Their success is detailed in a new report by Dubois's office that covers the six years to mid-2013 and shows that in this period more than 650 corporations and individuals have been publicly debarred from Bank contracting or otherwise sanctioned for acts of fraud or corruption.
Dubois stresses that her office's role is not only to evaluate the evidence developed against a corporation by INT, but also to ensure due process so that alleged villains have the opportunity to mount a defense. The Bank cannot bring criminal prosecutions, but it can and it does disbar firms from participating in its procurement contracts and it publishes the names of the companies that are banned, so that other aid agencies can place those names on their own watch lists.
McCarthy and Dubois have not been popular with all of the Bank's staff. The thousands of Bank officials involved in planning and managing upwards of $30 billion a year in loan and grant commitments to developing countries are unlikely to relish investigations of their work, let alone face the prospect of being accused of sloppy oversight of sometimes vast contracts. Nevertheless, those most responsible for investigating and sanctioning are increasingly effective.
A sharp signal to business
The Bank's actions against crooks sends a signal to thousands of businesses who profit from international aid contracts that those who engage in corruption will be found and penalized. For decades, officials in governments managing World Bank loans and grants that were meant to build roads and schools and hospitals, would collude with crooked firms to obtain kick-backs for themselves as they allocated engineering, construction and other contracts. The parties to the corrupt deals had no fear of being discovered, let alone penalized.
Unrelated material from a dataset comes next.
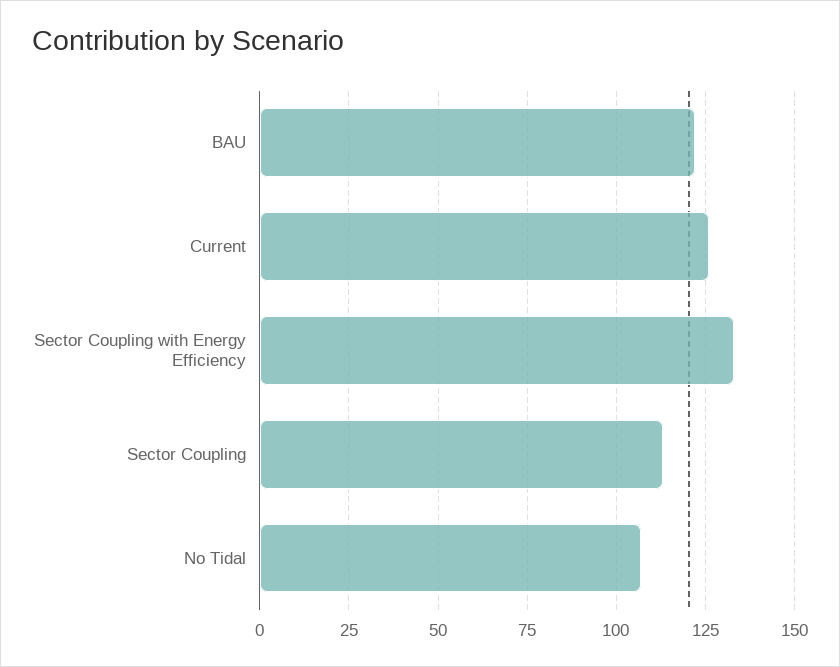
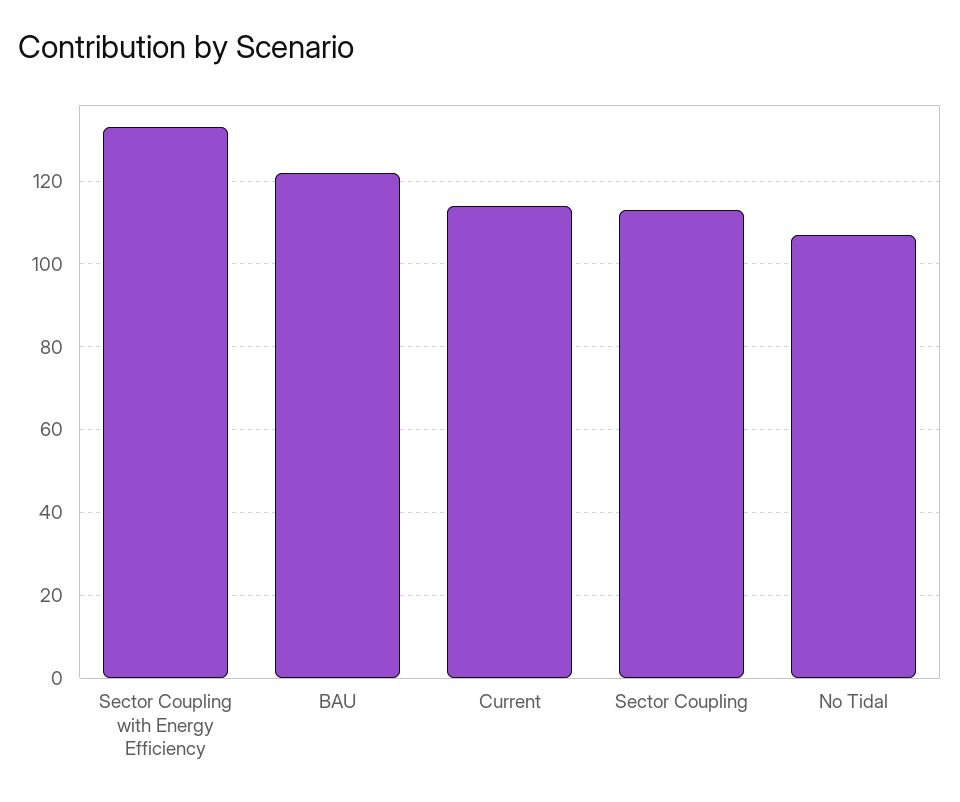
Current: 125 -> 115

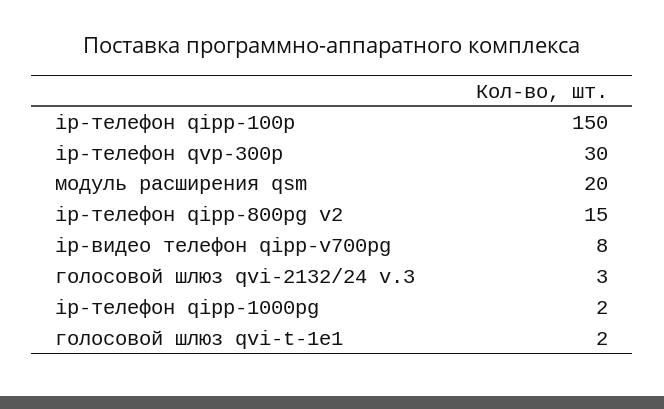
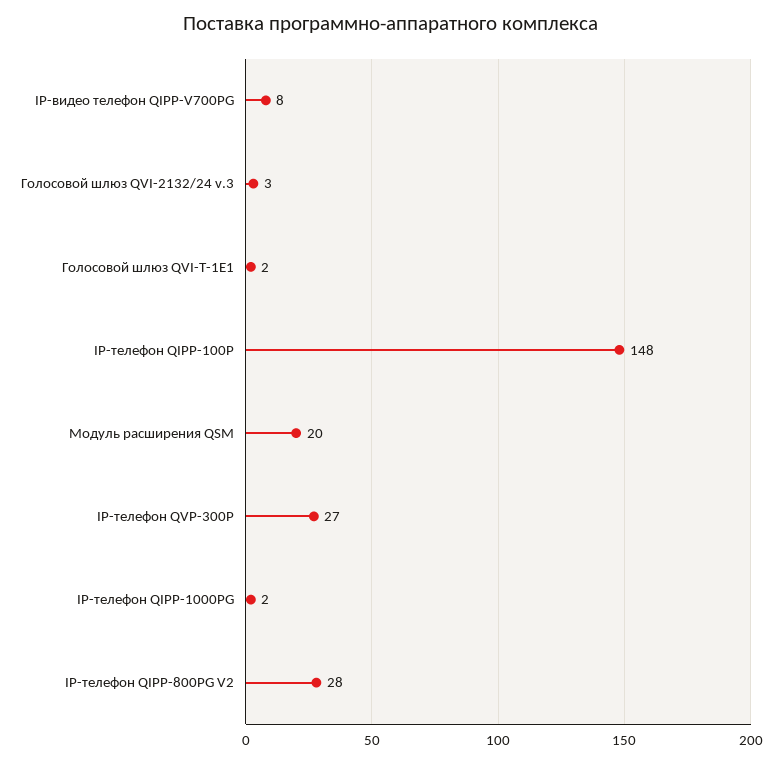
ip-телефон qipp-100p: 150 -> 148
ip-телефон qvp-300p: 30 -> 27
ip-телефон qipp-800pg v2: 15 -> 28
President Kim is not only concerned to ensure corporations understand the risks of corruption, but also, as he notes in a foreword to the new report, "We can build greater public trust in development institutions if we show that we do not tolerate fraud and corruption."
To achieve this demands providing solid data and the new report, coming from the world's largest aid agency, makes a significant contribution here. The details on the different kinds of cases brought against firms and individuals by the Bank and the penalties imposed shows that a meaningful system of due process is in place, that contracting fraud is at least as serious as bribe-paying in Bank operations, that cases can often take a considerable time to investigate and bring to a close, and that a high level of professionalism is the hallmark of the sanctions office.
It is to be hoped that the World Bank's staff as a whole will read the new report and recognize that while investigations and sanctions don't make life any easier for officers keen to disburse funds to assist the world's poor, they are essential. To ram this message home demands continuing support by president Jim Kim and his board of directors for INT and the sanctions office, which means they need to be well funded. It also demands that still greater efforts are made by the Bank's lending departments to prevent corruption in all of their programs and, when necessary, to halt those programs that they believe can be subject to fraud and corruption.